§ **Material shown**:
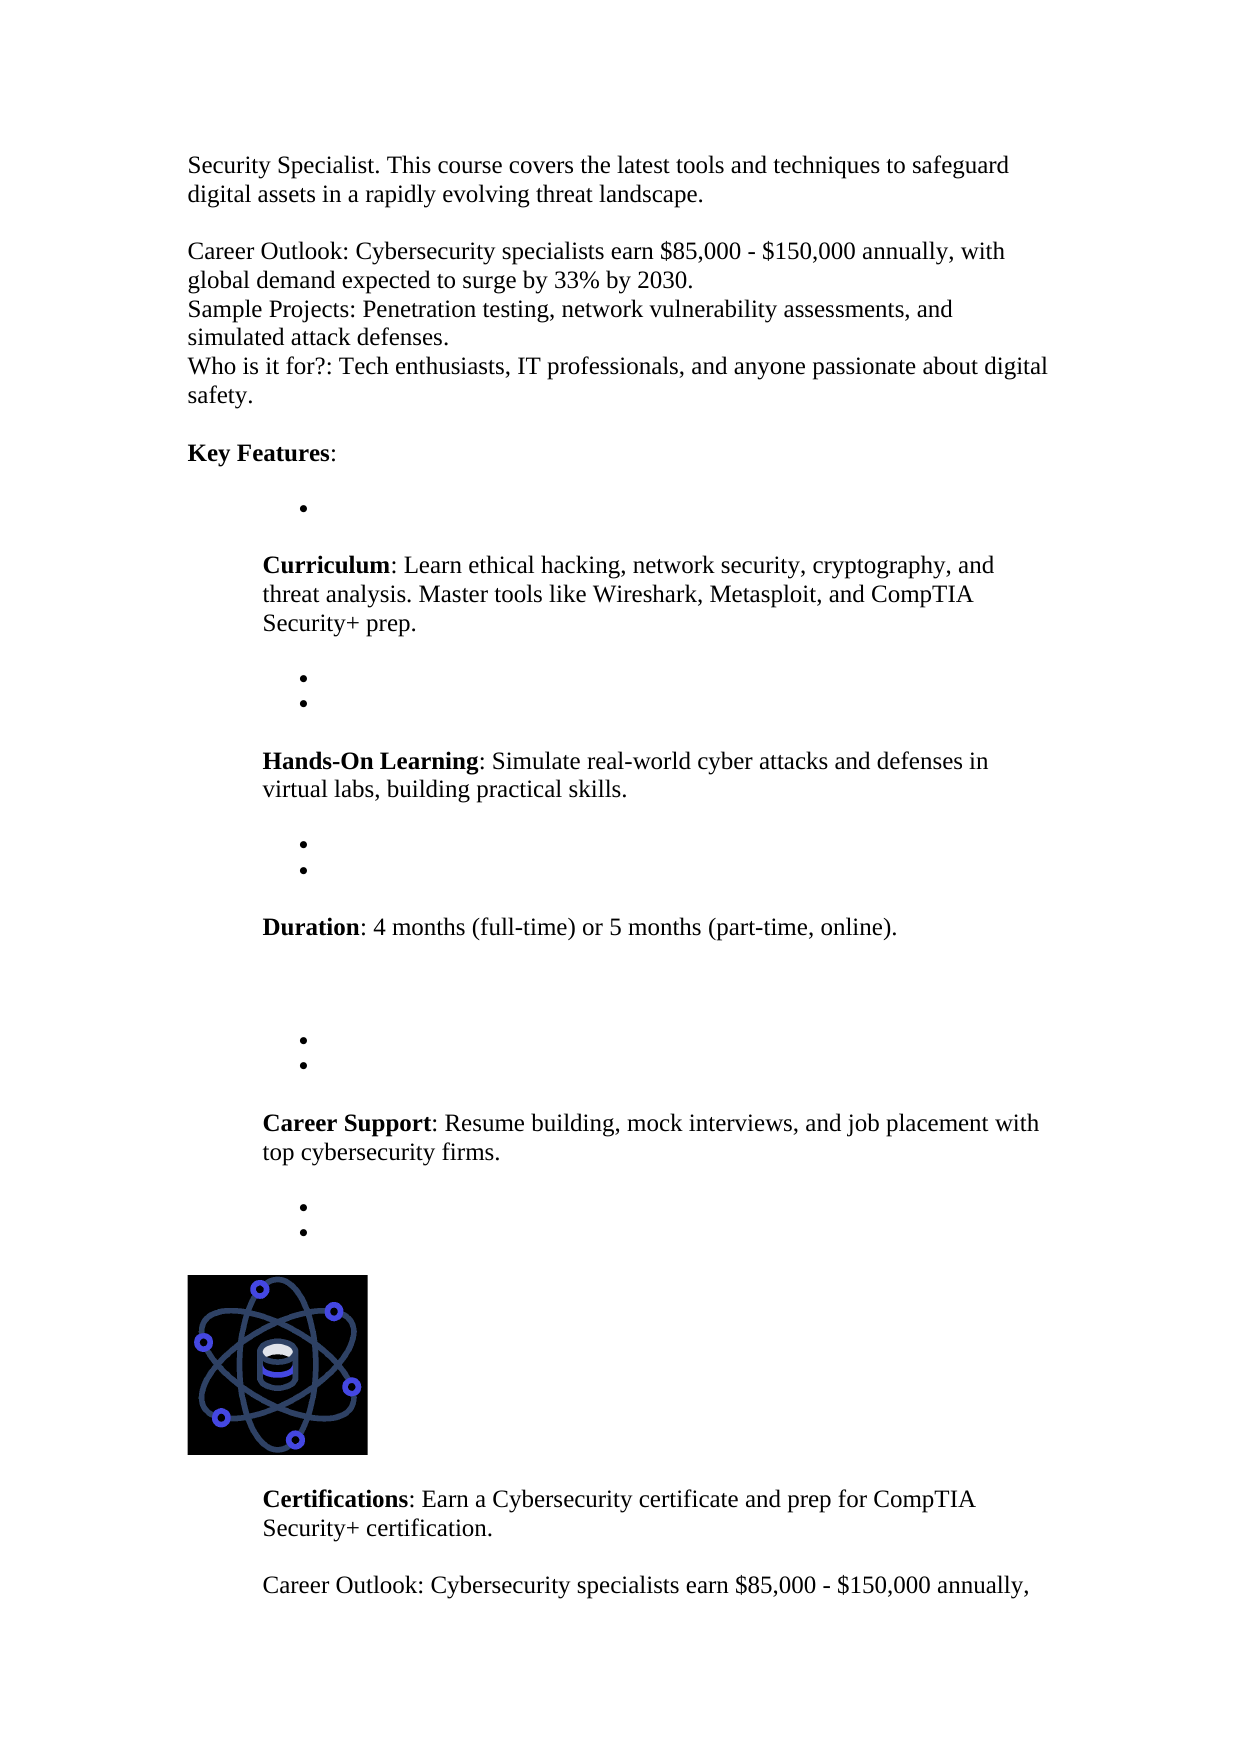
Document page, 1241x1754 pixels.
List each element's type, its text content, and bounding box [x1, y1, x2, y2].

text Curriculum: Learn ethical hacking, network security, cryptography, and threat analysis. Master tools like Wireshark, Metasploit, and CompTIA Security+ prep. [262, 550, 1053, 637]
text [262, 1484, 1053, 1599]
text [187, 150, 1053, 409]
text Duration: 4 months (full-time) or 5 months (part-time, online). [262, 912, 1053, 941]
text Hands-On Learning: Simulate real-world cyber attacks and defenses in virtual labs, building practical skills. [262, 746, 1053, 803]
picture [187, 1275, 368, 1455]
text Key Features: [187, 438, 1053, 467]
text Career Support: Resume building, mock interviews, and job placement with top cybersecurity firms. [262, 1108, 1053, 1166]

...

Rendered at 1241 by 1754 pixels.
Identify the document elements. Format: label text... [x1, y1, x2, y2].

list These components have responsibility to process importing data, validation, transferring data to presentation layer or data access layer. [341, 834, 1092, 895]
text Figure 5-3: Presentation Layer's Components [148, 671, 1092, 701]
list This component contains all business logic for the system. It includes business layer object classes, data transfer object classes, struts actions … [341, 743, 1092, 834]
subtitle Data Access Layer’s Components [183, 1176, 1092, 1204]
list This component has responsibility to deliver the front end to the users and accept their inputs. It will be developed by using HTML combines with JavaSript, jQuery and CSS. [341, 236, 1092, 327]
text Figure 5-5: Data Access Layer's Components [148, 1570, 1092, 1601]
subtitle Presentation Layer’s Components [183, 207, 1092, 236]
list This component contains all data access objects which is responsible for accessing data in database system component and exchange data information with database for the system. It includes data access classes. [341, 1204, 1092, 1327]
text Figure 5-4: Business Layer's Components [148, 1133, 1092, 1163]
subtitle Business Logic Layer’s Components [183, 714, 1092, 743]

* * *

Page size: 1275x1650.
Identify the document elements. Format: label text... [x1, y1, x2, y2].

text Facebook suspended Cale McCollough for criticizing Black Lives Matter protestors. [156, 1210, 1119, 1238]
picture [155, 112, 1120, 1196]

§ **Problem to work on**:
Looking at the records, state how many lines contain "pixels" and write nothing besides that number.

§ **Result of this exercise**:
2